Batman et Robin 3. Batman impossible par Peter J. Tomasi, Patrick Gleason et Ardian Syaf

Titre : Batman et Robin 3. Batman impossiblebatman-robin-tome-3-270x424.jpg
Auteurs : Peter J. Tomasi, Patrick Gleason et Ardian Syaf
Éditeur : Urban comics 21 août 2015
Pages : 120

Ce tome contient les numéros Batman and Robin 15-17 et Batman and Robin annual 1 publiés dans Batman and Robin vol. 3: Death of the family. À la fin du second tome Damian Wayne avait battu tous les Robins, aidé à empêcher la destruction et Gotham et trouvé les premiers indices du retour du Joker. Dans ce tome Robin est consigné au manoir afin de prendre en charge le bat ordinateur en l'absence d'Alfred. Ce dernier a été enlevé par le Joker. La famille entière est la victime du Joker et lorsque Damian décide de sortir il ne fait pas mieux que les autres. En ce qui le concerne le Joker décide de le placer face à sa peur : devoir tuer Batman.

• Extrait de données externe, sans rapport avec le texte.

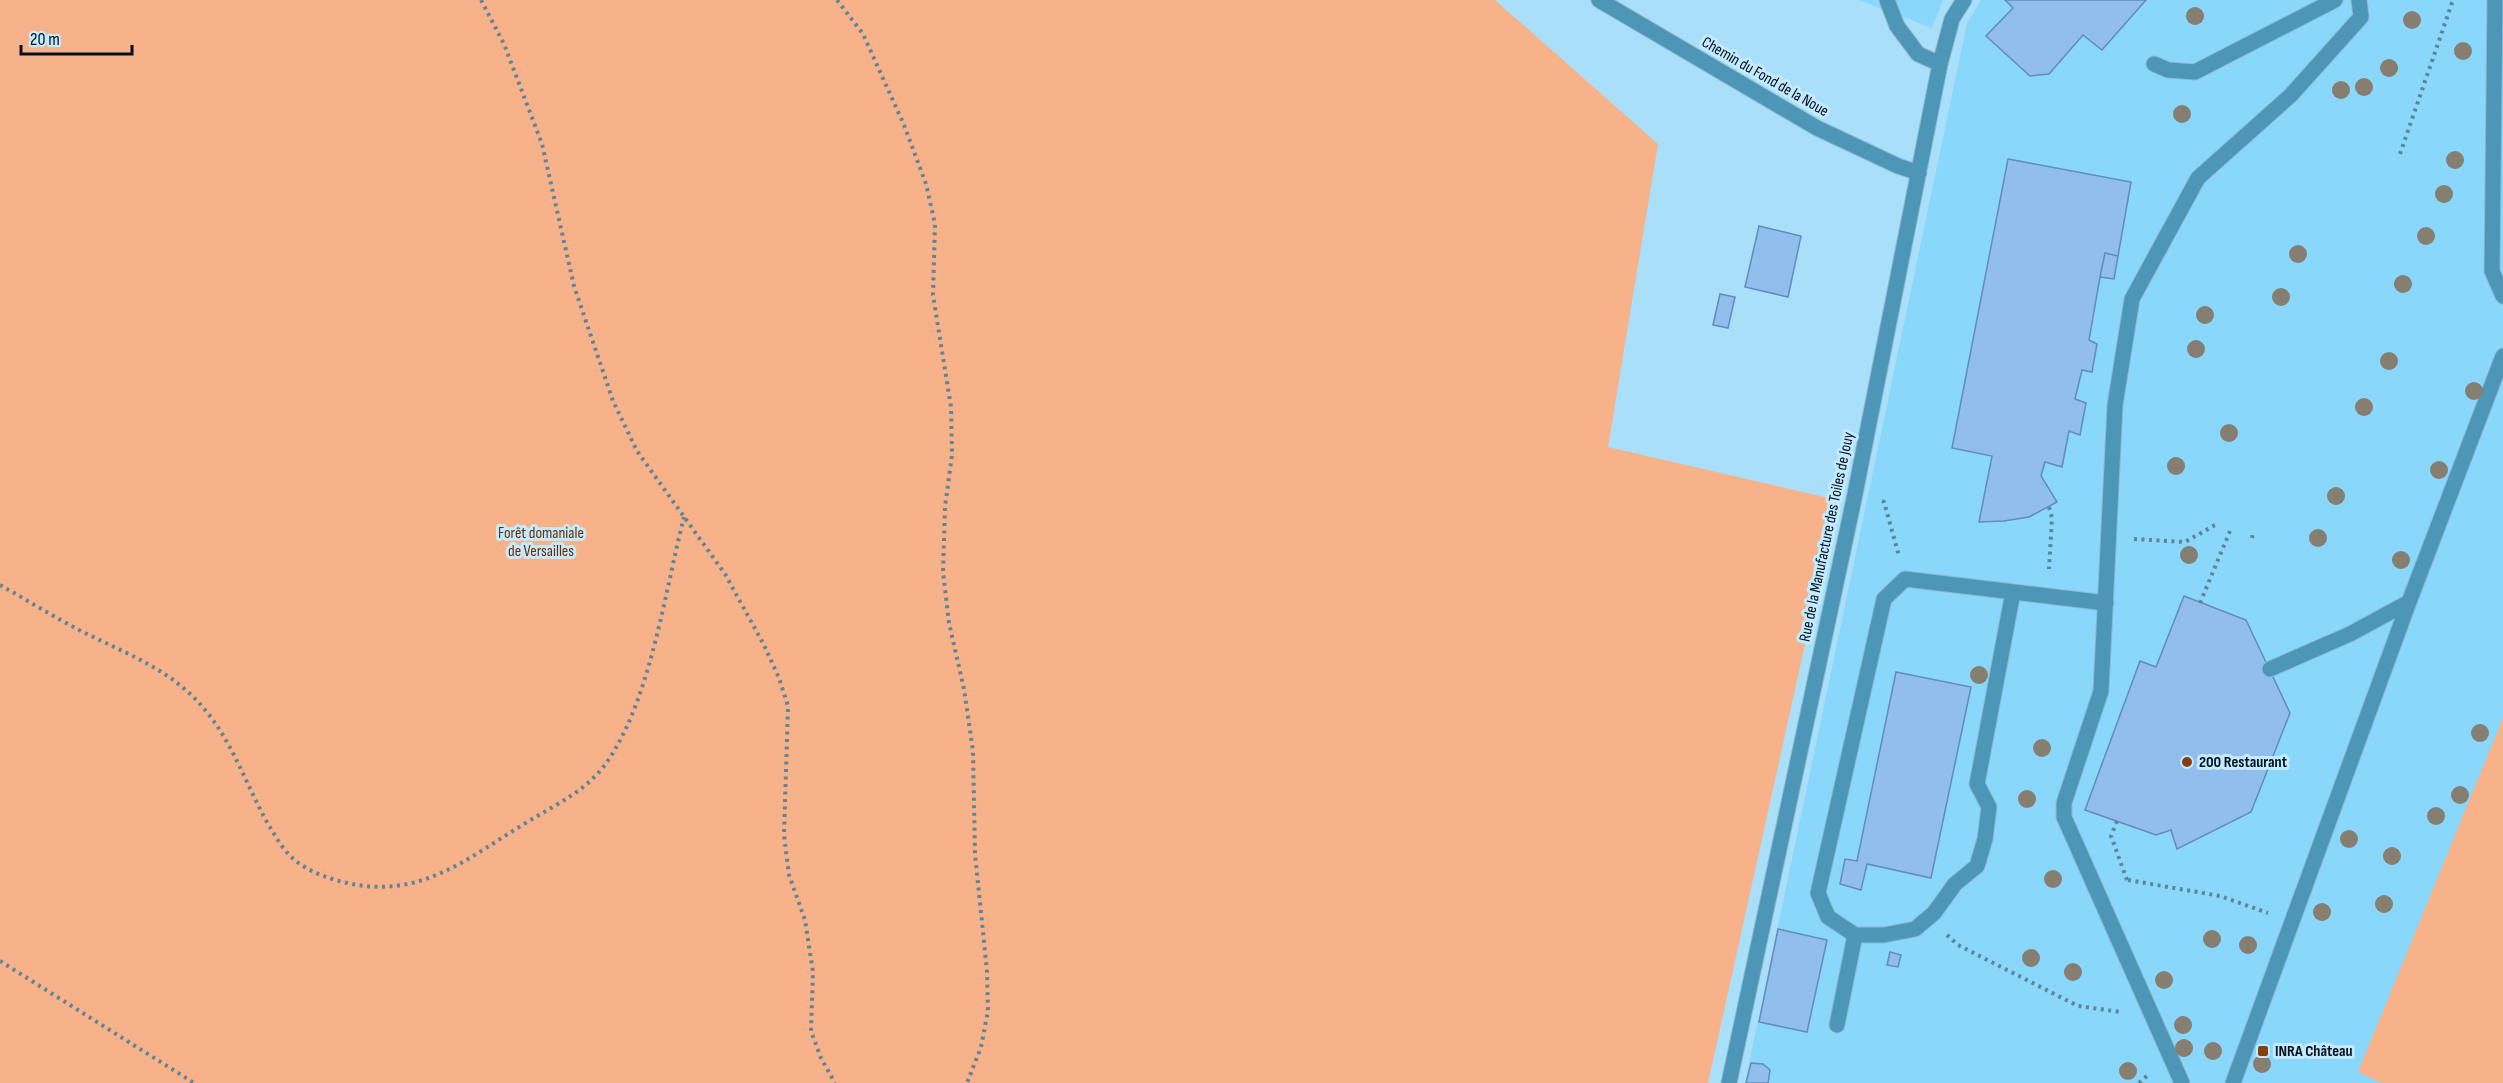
<svg xmlns="http://www.w3.org/2000/svg" width="2503" height="1083" viewBox="0 0 2503 1083" font-family="'Sofia Sans Condensed',sans-serif">
	<rect width="100%" height="100%" fill="#aadff9"/>
	<path fill="#8ad7fc" d="M1859,0H1943L1932,28Z
		M1981,0H2503V1083H1745L1967,23Z"/>
	<path fill="#f8b28a" d="M0,0H1495L1658,144L1608,447L1837,500L1708,1083H0Z
		M2503,718V1083H2382L2358,1072Z"/>
	<path fill="#92beed" stroke="#628cb9" stroke-width="1.5" d="M2005,0H2146L2102,50L2083,35L2049,74L2030,76L1986,36L2013,8Z
		M2008,159L2131,182L2118,256L2105,253L2100,277L2089,340L2097,344L2092,372L2082,370L2075,399L2086,403L2080,435L2069,431L2062,467L2045,462L2041,476L2057,502L2029,517L2004,521L1979,522L1992,456L1952,448Z
		M1759,226L1801,236L1788,297L1745,287Z
		M2105,253L2118,256L2114,279L2100,277Z
		M1720,294L1735,297L1728,328L1713,325Z
		M2184,596L2246,620L2290,713L2251,812L2177,849L2171,830L2156,835L2085,810L2140,661L2156,667Z
		M1896,672L1971,687L1931,878L1867,864L1861,890L1840,884L1845,859L1857,861Z
		M1778,929L1827,940L1807,1032L1759,1022Z
		M1890,952L1901,955L1898,967L1887,965Z
		M1751,1063L1763,1064L1770,1070L1768,1083H1746Z"/>
	<g fill="none" stroke-linecap="round" stroke-linejoin="round">
		<defs>
			<path id="lane" d="M2495,0L2492,271L2503,296
				M2154,64L2168,70L2195,72L2335,0
				M2013,592L1977,784L1989,807L1985,839L1977,866L1955,884L1934,913L1915,929L1884,935H1855L1828,917L1818,893L1884,599L1905,579C1972,587 2039,595 2106,603
				M2270,669L2350,634L2409,602
				M1837,1025L1855,935
				M2182,1083L2064,817V803L2101,691L2115,405L2132,299L2198,178L2291,95L2361,17L2359,0
				M2233,1083L2409,602L2503,356"/>
			<path id="street" d="M1599,0L1817,128L1898,166L1919,173
				M1887,0L1897,26L1918,54L1940,64
				M1729,1083L1854,499L1940,64L1952,19L1964,0"/>
		</defs>
		<use href="#lane" stroke="#8bbad1" stroke-width="17"/>
		<use href="#street" stroke="#8bbad1" stroke-width="17"/>
		<path stroke="#608599" stroke-width="4" stroke-dasharray="3 4.5" stroke-linecap="butt" d="M481,0L504,44L542,144L574,286L613,401L637,451L725,574L764,645L779,678L788,706L784,835L789,875L805,920L813,972L811,1031L821,1058L835,1083
			M837,0L863,34L904,125L926,184L935,224L933,295L951,407L952,455L945,507L943,572L949,623L964,689L973,751L975,854L987,971L988,1011L981,1047L967,1083
			M2400,154L2453,0
			M1882,501L1884,502L1899,556
			M2049,507L2052,518L2049,569
			M2252,538L2253,533
			M2134,539L2185,542L2215,525
			M0,585C27,600 54,617 81,631C127,654 173,670 206,711C234,745 247,787 268,824C276,837 284,852 296,861C310,872 327,878 343,882C418,901 465,860 524,824C556,804 588,791 609,759C651,696 665,591 684,517
			M2200,603L2230,531
			M2117,821L2111,836L2127,880
			M2128,880L2220,896L2268,913
			M1947,935L1958,945L2078,1006L2121,1012
			M0,961L194,1083
			M2139,1083L2150,1073"/>
		<use href="#lane" stroke="#4e96b7" stroke-width="15"/>
		<use href="#street" stroke="#4e96b7" stroke-width="15"/>
	</g>
	<g fill="#867e71">
		<circle cx="2195" cy="16" r="9"/>
		<circle cx="2412" cy="20" r="9"/>
		<circle cx="2463" cy="51" r="9"/>
		<circle cx="2389" cy="68" r="9"/>
		<circle cx="2364" cy="87" r="9"/>
		<circle cx="2341" cy="90" r="9"/>
		<circle cx="2182" cy="114" r="9"/>
		<circle cx="2455" cy="160" r="9"/>
		<circle cx="2444" cy="194" r="9"/>
		<circle cx="2426" cy="236" r="9"/>
		<circle cx="2298" cy="254" r="9"/>
		<circle cx="2403" cy="284" r="9"/>
		<circle cx="2281" cy="297" r="9"/>
		<circle cx="2205" cy="315" r="9"/>
		<circle cx="2196" cy="349" r="9"/>
		<circle cx="2389" cy="361" r="9"/>
		<circle cx="2474" cy="391" r="9"/>
		<circle cx="2364" cy="407" r="9"/>
		<circle cx="2229" cy="433" r="9"/>
		<circle cx="2176" cy="466" r="9"/>
		<circle cx="2439" cy="470" r="9"/>
		<circle cx="2336" cy="496" r="9"/>
		<circle cx="2318" cy="538" r="9"/>
		<circle cx="2189" cy="555" r="9"/>
		<circle cx="2401" cy="560" r="9"/>
		<circle cx="1979" cy="675" r="9"/>
		<circle cx="2480" cy="733" r="9"/>
		<circle cx="2042" cy="748" r="9"/>
		<circle cx="2460" cy="795" r="9"/>
		<circle cx="2027" cy="799" r="9"/>
		<circle cx="2436" cy="816" r="9"/>
		<circle cx="2349" cy="839" r="9"/>
		<circle cx="2392" cy="856" r="9"/>
		<circle cx="2053" cy="879" r="9"/>
		<circle cx="2384" cy="904" r="9"/>
		<circle cx="2322" cy="912" r="9"/>
		<circle cx="2212" cy="939" r="9"/>
		<circle cx="2248" cy="945" r="9"/>
		<circle cx="2031" cy="958" r="9"/>
		<circle cx="2073" cy="972" r="9"/>
		<circle cx="2164" cy="980" r="9"/>
		<circle cx="2183" cy="1025" r="9"/>
		<circle cx="2184" cy="1048" r="9"/>
		<circle cx="2213" cy="1051" r="9"/>
		<circle cx="2262" cy="1064" r="9"/>
		<circle cx="2128" cy="1071" r="9"/>
	</g>
	<g fill="#844012" stroke="#c3eafe" stroke-width="2">
		<circle cx="2187" cy="762" r="6"/>
		<rect x="2257" y="1045" width="12" height="12" rx="3"/>
	</g>
	<g text-anchor="middle" dominant-baseline="central" stroke-width="6" stroke-linejoin="round" paint-order="stroke">
		<g font-size="16" fill="#00101c" stroke="#c3eafe">
			<text transform="translate(1765 77) rotate(30)">Chemin du Fond de la Noue</text>
			<text transform="translate(1827 537) rotate(-78)">Rue de la Manufacture des Toiles de Jouy</text>
		</g>
		<g font-size="16" fill="#692e01" stroke="#c3eafe">
			<text x="541" y="533">Forêt domaniale<tspan x="541" dy="18">de Versailles</tspan></text>
		</g>
		<g font-size="16" font-weight="bold" fill="#00101c" stroke="#c3eafe" text-anchor="start">
			<text x="2199" y="762">200 Restaurant</text>
			<text x="2275" y="1051">INRA Château</text>
		</g>
	</g>
	<path d="M21 45v9h111v-9" fill="none" stroke="#00101c" stroke-width="3"/>
	<text x="30" y="45" font-size="18" fill="#00101c" stroke="#c3eafe" stroke-width="4.5" paint-order="stroke">20 m</text>
</svg>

Ce tome n'est pas aussi bon que les autres. Tout simplement parce que la série se base sur la relation de père fils entre Bruce et Damian. Or, dans ce tome Bruce est absent ou sous le contrôle du Joker. Nous n'avons donc que Damian. Cependant, la relation n'est pas tout à fait laissée à l'abandon. En effet, ce qui compte dans la torture du Joker c'est, justement, cette relation de père et fils. Le Robin voit Batman comme un père qu'il souhaite remplacer. Mais ceci ne peut que passer par la mort du Batman ! Cet aspect est renforcé par l'Annual qui permet de mettre Damian dans la peau du Batman tout en envoyant son père dans son passé. Le dernier numéro renforce aussi cela en plaçant Bruce, Damian et Alfred face à leurs peurs et aux moyens de les vaincre. Ce n'est donc pas un tome nécessaire car celui-ci souffre de l'événement principal. Mais il n'en est pas moins un moyen de faire un peu avancer le propos.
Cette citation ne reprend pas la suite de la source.